Evaluation

This guide explains how to evaluate fine-tuned models in FinLoRA.

Evaluation Process

FinLoRA provides scripts to evaluate models on various financial tasks. The evaluation process uses the test datasets in the data/test directory.

Using run_test.sh

The main script for evaluation is test/run_test.sh. This script runs test.py with specific parameters to evaluate models on different datasets.

Basic usage:

cd test
./run_test.sh

You can modify the script to change the evaluation parameters, such as the dataset, model, and quantization bits.

Using test.py Directly

You can also run test.py directly with custom parameters:

python test/test.py \
  --dataset <dataset_name> \
  --base_model <model_path_or_name> \
  --peft_model <peft_model_path> \
  --batch_size <batch_size> \
  --quant_bits <quant_bits> \
  --source <source>

Where: - --dataset: The dataset to evaluate on (e.g., “sentiment”, “headline”, “ner”) - --base_model: The base model path or name - --peft_model: The path to the LoRA adapter (optional) - --batch_size: Batch size for evaluation - --quant_bits: Quantization bits (4 or 8) - --source: The source of the model (e.g., “hf” for Hugging Face, “google” for Google models)

Example:

python test/test.py \
  --dataset sentiment \
  --base_model meta-llama/Llama-3.1-8B-Instruct \
  --peft_model lora_adapters/8bits_r8/sentiment_llama_3_1_8b_8bits_r8 \
  --batch_size 8 \
  --quant_bits 8 \
  --source hf

Using run_all_adapters.sh

To test multiple adapters systematically, use the run_all_adapters.sh script:

cd test
bash run_all_adapters.sh

Before running, define the adapters and tasks you want to run in the script by editing the configuration variables. Then execute:

bash run_all_adapters.sh

This script allows you to batch evaluate multiple LoRA adapters across different tasks efficiently.

Using run_openai.sh

To run evaluations using base models from external APIs (e.g., OpenAI):

bash run_openai.sh

Before running:

  1. Enter your API key in the file

  2. Set the tasks you want to run

  3. Configure any other API-specific parameters

Then execute:

bash run_openai.sh

This is useful for comparing your fine-tuned LoRA adapters against commercial models like GPT-4.

Evaluation Results

The evaluation results will be printed to the console, including metrics such as accuracy and F1 score. The results can also be found in the test/results directory.

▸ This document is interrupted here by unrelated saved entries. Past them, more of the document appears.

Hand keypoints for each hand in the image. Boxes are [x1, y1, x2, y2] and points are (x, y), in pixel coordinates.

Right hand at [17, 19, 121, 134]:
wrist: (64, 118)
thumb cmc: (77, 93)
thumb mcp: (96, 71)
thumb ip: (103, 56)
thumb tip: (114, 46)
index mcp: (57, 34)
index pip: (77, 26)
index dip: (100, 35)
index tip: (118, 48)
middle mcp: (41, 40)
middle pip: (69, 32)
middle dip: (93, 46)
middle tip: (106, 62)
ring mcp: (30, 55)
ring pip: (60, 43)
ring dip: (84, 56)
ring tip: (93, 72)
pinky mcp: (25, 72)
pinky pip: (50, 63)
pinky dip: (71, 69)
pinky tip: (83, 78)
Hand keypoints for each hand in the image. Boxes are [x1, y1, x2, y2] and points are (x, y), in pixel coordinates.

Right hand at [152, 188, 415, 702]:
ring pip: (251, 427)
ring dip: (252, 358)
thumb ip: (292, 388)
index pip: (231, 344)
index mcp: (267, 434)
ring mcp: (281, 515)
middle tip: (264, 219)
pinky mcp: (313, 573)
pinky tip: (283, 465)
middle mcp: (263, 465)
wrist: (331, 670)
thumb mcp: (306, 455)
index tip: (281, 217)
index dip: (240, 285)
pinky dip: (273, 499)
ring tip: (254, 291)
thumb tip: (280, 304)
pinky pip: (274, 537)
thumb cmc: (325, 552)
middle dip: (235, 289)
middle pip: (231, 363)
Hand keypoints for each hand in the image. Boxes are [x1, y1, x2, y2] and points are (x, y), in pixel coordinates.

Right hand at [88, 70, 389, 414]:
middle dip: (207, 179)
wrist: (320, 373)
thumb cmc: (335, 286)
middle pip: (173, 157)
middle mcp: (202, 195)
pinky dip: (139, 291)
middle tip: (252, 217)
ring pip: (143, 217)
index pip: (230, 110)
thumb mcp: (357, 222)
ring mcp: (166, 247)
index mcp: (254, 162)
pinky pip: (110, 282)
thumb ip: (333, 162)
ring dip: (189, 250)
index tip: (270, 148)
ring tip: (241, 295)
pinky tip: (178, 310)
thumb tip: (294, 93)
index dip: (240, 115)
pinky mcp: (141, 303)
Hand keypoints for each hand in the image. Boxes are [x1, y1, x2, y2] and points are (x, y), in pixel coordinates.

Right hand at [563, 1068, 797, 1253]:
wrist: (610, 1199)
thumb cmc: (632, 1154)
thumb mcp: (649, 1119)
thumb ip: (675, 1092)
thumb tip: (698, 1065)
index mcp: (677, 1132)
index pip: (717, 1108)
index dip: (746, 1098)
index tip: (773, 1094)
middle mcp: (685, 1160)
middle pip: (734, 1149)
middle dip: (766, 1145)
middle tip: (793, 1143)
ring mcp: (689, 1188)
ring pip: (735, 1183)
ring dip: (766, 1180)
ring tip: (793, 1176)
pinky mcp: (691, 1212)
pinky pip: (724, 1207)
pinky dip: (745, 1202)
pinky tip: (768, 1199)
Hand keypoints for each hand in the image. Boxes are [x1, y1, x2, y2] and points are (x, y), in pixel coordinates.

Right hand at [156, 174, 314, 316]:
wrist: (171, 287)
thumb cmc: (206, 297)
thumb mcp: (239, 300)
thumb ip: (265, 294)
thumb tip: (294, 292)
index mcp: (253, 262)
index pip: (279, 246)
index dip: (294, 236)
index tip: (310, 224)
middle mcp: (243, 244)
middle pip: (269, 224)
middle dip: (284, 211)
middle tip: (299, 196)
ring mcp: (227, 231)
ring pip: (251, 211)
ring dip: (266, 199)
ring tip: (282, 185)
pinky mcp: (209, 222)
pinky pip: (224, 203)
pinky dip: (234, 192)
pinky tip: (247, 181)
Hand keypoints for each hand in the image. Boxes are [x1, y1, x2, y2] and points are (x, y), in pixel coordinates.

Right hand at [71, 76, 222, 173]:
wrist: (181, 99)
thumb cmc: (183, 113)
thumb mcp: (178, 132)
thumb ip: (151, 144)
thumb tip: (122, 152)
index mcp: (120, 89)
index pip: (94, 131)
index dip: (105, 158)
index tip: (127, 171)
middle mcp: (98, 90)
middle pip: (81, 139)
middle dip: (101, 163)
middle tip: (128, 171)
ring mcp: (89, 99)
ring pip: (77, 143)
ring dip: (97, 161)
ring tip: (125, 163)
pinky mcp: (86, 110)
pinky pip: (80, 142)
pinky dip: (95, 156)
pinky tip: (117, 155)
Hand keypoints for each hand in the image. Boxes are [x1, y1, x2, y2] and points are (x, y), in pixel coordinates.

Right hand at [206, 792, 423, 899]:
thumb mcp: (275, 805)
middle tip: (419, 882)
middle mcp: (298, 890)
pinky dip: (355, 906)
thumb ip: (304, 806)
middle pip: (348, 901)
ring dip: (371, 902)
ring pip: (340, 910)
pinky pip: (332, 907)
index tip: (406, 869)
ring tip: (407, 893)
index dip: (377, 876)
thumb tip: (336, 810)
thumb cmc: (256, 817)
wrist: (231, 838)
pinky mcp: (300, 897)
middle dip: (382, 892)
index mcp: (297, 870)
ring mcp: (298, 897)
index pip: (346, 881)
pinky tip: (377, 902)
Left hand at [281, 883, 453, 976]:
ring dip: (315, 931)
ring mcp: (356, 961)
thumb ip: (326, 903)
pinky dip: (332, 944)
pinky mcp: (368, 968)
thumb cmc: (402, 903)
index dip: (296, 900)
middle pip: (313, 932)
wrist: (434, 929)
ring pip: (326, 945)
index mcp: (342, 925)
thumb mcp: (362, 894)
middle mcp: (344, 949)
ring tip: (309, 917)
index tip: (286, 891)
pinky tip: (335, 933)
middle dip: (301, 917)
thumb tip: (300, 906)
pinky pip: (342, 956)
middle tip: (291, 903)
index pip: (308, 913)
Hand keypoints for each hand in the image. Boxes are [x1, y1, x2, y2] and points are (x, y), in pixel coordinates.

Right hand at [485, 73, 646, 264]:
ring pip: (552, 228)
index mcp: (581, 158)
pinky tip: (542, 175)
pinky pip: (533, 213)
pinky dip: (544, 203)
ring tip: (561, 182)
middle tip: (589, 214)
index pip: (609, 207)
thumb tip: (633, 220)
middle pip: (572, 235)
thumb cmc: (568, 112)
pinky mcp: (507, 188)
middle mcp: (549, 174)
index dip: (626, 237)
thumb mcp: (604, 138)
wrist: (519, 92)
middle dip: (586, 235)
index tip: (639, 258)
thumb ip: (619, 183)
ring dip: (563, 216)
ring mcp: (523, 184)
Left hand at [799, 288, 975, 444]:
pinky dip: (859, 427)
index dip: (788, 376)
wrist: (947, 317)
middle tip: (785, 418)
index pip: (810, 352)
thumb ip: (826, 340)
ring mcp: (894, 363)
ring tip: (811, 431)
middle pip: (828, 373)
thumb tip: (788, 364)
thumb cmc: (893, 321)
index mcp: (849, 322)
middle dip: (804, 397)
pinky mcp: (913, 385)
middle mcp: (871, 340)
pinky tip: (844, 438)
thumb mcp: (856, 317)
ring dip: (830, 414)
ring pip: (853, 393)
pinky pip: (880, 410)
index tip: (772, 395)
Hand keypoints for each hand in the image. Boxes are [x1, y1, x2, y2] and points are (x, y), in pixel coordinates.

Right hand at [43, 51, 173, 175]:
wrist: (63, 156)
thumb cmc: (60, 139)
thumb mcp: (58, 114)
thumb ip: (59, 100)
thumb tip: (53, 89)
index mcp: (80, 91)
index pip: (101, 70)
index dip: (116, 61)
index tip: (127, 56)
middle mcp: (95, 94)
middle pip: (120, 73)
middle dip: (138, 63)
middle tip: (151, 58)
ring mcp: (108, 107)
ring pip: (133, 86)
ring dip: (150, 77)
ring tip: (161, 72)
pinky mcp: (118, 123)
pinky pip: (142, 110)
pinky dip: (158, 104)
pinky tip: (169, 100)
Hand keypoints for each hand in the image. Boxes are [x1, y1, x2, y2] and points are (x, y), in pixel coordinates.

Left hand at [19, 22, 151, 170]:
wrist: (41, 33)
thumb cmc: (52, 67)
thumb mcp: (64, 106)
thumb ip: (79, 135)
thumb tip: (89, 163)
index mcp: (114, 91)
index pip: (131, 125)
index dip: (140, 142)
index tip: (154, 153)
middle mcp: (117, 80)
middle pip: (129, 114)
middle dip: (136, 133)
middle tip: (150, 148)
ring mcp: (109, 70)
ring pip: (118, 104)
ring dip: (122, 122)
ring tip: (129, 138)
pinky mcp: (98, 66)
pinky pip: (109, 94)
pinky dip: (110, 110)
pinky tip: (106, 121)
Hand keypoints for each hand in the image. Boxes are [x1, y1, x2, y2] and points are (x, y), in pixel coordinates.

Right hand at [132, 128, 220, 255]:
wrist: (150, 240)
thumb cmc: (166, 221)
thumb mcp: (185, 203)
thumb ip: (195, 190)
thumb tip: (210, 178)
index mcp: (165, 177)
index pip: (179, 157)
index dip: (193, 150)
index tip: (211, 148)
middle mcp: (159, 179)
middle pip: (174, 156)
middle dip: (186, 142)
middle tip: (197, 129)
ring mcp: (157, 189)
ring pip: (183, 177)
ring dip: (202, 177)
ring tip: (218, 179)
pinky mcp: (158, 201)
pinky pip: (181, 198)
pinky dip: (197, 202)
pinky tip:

For each dataset, the evaluation script will generate a report with the model’s performance on the test set.

Available Datasets and LoRA Adapters for Evaluation

The following table lists the available datasets and LoRA adapters for evaluation in FinLoRA:

Table 4 Datasets for Evaluation

Dataset

Description

Dataset Parameter

Documentation

Sentiment Analysis

Financial sentiment analysis datasets (FPB, FiQA SA, TFNS, NWGI)

sentiment

General Financial Tasks

Headline Analysis

Financial headline classification

headline

General Financial Tasks

Named Entity Recognition

Financial named entity recognition

ner

General Financial Tasks

FiNER-139

XBRL tagging with 139 common US GAAP tags

finer

Financial Data Reporting

XBRL Term

XBRL terminology explanation

xbrl_term

Financial Data Reporting

XBRL Extraction

Tag and value extraction from XBRL documents

xbrl_extract

Financial Statement Analysis

Financial Math

Financial mathematics problems

formula

Financial Statement Analysis

FinanceBench

Financial benchmarking and analysis

financebench

Financial Statement Analysis

CFA Level I

CFA Level I exam questions

cfa_level1

Financial Certification Tasks

CFA Level II

CFA Level II exam questions

cfa_level2

Financial Certification Tasks

CFA Level III

CFA Level III exam questions

cfa_level3

Financial Certification Tasks

CPA REG

CPA Regulation exam questions

cpa_reg

Financial Certification Tasks

Table 5 LoRA Adapters for Evaluation

Adapter Type

Description

Path

Documentation

Vanilla LoRA (8-bit)

8-bit quantization with rank 8

lora_adapters/8bits_r8/<task>_llama_3_1_8b_8bits_r8

../lora_methods/lora_methods

QLoRA (4-bit)

4-bit quantization with rank 4

lora_adapters/4bits_r4/<task>_llama_3_1_8b_4bits_r4

QLoRA

DoRA

Weight-Decomposed Low-Rank Adaptation

lora_adapters/8bits_r8_dora/<task>_llama_3_1_8b_8bits_r8_dora

DoRA

RSLoRA

Rank-Stabilized LoRA

lora_adapters/8bits_r8_rslora/<task>_llama_3_1_8b_8bits_r8_rslora

rsLoRA

Replace <task> with the specific task name (e.g., sentiment, headline, ner, etc.).